But Brian Bethune, chief U.S. financial economist at IHS Global Insight, asserts that the initiatives coupled with numerous other new regulations are making owners feel overburdened, overregulated and less secure about the economy.

"They may see it as more interference," Bethune said, "they see it as bureaucratic intrusion."

Some business owners and advocates complain that some of the programs contradict one another. Stephanie Cathcart, spokeswoman for the National Federation of Independent Business, said benefits from the payroll tax exemption business owners use when they hire unemployed people are mitigated by provisions in the health-care overhaul law that reduce a tax credit when businesses hire.

"It's counterintuitive," she said. "Frankly, a lot of these initiatives fall short."

Brogan of the National Small Business Administration said a new accounting regulation dramatically increases the requirements associated with providing documentation to the government on businesses' vendors, a rule that on average will multiply the average number of 1099 tax forms an owner files every year to 86 from 10.
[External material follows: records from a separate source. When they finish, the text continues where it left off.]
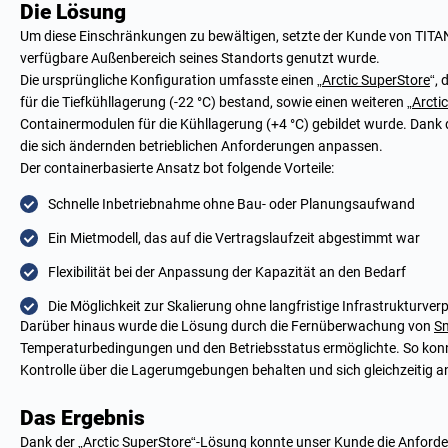
Die Lösung
Um diese Einschränkungen zu bewältigen, setzte der Kunde von TITA
verfügbare Außenbereich seines Standorts genutzt wurde.
Die ursprüngliche Konfiguration umfasste einen „
Arctic SuperStore
“,
für die Tiefkühllagerung (-22 °C) bestand, sowie einen weiteren „
Arcti
Containermodulen für die Kühllagerung (+4 °C) gebildet wurde. Dan
die sich ändernden betrieblichen Anforderungen anpassen.
Der containerbasierte Ansatz bot folgende Vorteile:
Schnelle Inbetriebnahme ohne Bau- oder Planungsaufwand
Ein Mietmodell, das auf die Vertragslaufzeit abgestimmt war
Flexibilität bei der Anpassung der Kapazität an den Bedarf
Die Möglichkeit zur Skalierung ohne langfristige Infrastrukturver
Darüber hinaus wurde die Lösung durch die Fernüberwachung von
Sm
Temperaturbedingungen und den Betriebsstatus ermöglichte. So konn
Kontrolle über die Lagerumgebungen behalten und sich gleichzeitig 
Das Ergebnis
Dank der „
Arctic SuperStore
“-Lösung konnte unser Kunde die Anforde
"This will take the money they'd spend to hire a part- or full-time employee and give it to accountants," she said.

Dinesh Sharma, president of government contracting firm Washington Business Group in Chantilly, said he ruled out using the payroll tax exemption, believing the savings couldn't justify the tens of thousands of dollars he'd spend in salary and health insurance for a new employee.

"We're not large enough to hire someone just to take the benefit of a small tax break," he added. "The burden is more than the benefit."